His favorite thing was taking us on outdoor adventures, a passion
ingrained in all of us since birth. On weeknights and official holidays, we'd fish for slow-moving trout at Dirkies Lake, swim at Nat-Soo-Pah hot springs, or four-wheel to obscure ghost towns near Sunbeam Dam or Idaho City. He held off on the big adventures, like weeklong camping trips near the North Fork of the Wood River, because he didn't have a camper-trailer big enough to accommodate all of us yet. But on evenings when the light was just beginning to turn purple, we'd switchback down the narrow road leading into the Snake River Canyon to one of our favorite picnic spots. A supper of cheese, crackers, and Hostess cupcakes would be followed by Chris and me running around like demons, high on sugar and the invigorating feeling of cold grass under our feet. Eventually, the sun would sink below the rim of the canyon, lending an eerie glow to the mist floating around Shoshone Falls. With the birds retreating into the bushes and the heat rising out of the canyon, Donnie would slip off his sneakers and crack his first beer of the evening. Leaning onto his forearms, he'd tell us about himself.
He was born on March 12, 1943, in the mountains above Loveland, Colorado. His mom, Mary Ann, was seventeen, and his dad was a chauvinist a-hole. One day, Mary Ann asked if she could go deer-hunting with her husband. They wouldn't need a sitter, she said, because she'd bring the baby along. When Donnie's daddy responded by saying, “A woman's place is in the home,” Mary Ann filed for divorce. A year later, she met a wire-stringer for the Mountain Bell telephone company and baby Donnie got a new pop.

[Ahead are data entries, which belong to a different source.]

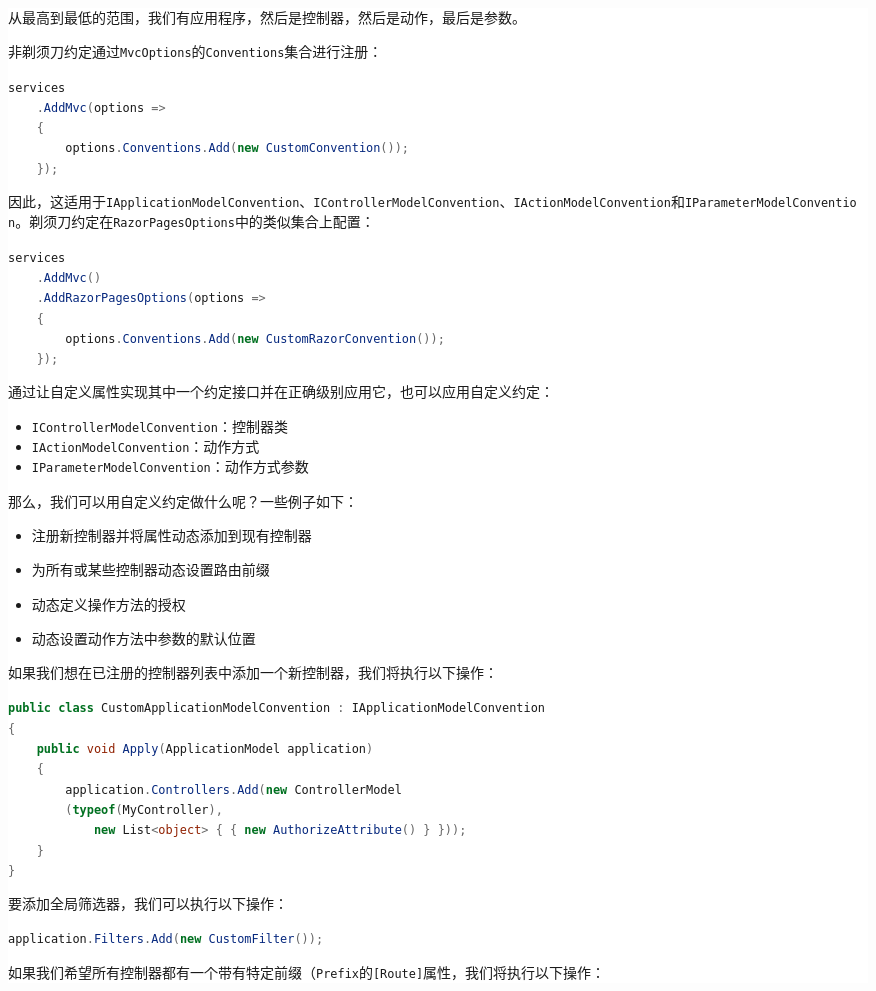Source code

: 从最高到最低的范围，我们有应用程序，然后是控制器，然后是动作，最后是参数。

非剃须刀约定通过`MvcOptions`的`Conventions`集合进行注册：

```cs
services
    .AddMvc(options =>
    {
        options.Conventions.Add(new CustomConvention());
    });
```

因此，这适用于`IApplicationModelConvention`、`IControllerModelConvention`、`IActionModelConvention`和`IParameterModelConvention`。剃须刀约定在`RazorPagesOptions`中的类似集合上配置：

```cs
services
    .AddMvc()
    .AddRazorPagesOptions(options =>
    {
        options.Conventions.Add(new CustomRazorConvention());
    });
```

通过让自定义属性实现其中一个约定接口并在正确级别应用它，也可以应用自定义约定：

*   `IControllerModelConvention`：控制器类
*   `IActionModelConvention`：动作方式
*   `IParameterModelConvention`：动作方式参数

那么，我们可以用自定义约定做什么呢？一些例子如下：

*   注册新控制器并将属性动态添加到现有控制器
*   为所有或某些控制器动态设置路由前缀

*   动态定义操作方法的授权
*   动态设置动作方法中参数的默认位置

如果我们想在已注册的控制器列表中添加一个新控制器，我们将执行以下操作：

```cs
public class CustomApplicationModelConvention : IApplicationModelConvention
{
    public void Apply(ApplicationModel application)
    {
        application.Controllers.Add(new ControllerModel
        (typeof(MyController), 
            new List<object> { { new AuthorizeAttribute() } }));
    }
}
```

要添加全局筛选器，我们可以执行以下操作：

```cs
application.Filters.Add(new CustomFilter());
```

如果我们希望所有控制器都有一个带有特定前缀（`Prefix`的`[Route]`属性，我们将执行以下操作：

Donnie lived in thirteen different states before he was six years old. Mary Ann and his new dad, Edward, had three more children, including a boy named Larry and two beautiful daughters,
Lori and Debbie. Lucky for Donnie, the family settled in Idaho, the most mountainous state in the U.S. Rivers flowed from snowcapped peaks into wildflower-infested meadows. Pheasants and sage hens soared above the beet fields and Mallard ducks hid in pristine wetlands. As a teenager, Donnie started hunting, a love that would last his entire life. He graduated from high school, joined the National Guard, got married, and got divorced.
All he ever wanted was a son and daughter to call his own, and then his wife cheated on him with her high school sweetheart. When Donnie met my mom, he admired the Stevie Nicks swivel in her size-four hips. More so, he loved the laughing, redheaded children that clung to her slender legs and narrow ankles. Years later, when I was grown with two small sons of my own, he'd tell me that he liked my mom from the second he met her, but that Chris and I were the glue that affixed the seal on their marriage certificate.
“I probably enjoyed seeing you two more than I enjoyed seeing your mother,” he said. “I bonded with you. I loved you. There was no chance it wouldn't work out.”
I remember the day I first decided that Donnie needed to become our permanent daddy. It was the end of summer and he had brought over his black lab, Jigger, to play. I'd met Jigger a few weeks earlier, on a hiking trip to the sand dunes near Mountain Home. She'd followed me up and down the greasy hills, pushing the top of her head into my outstretched palm.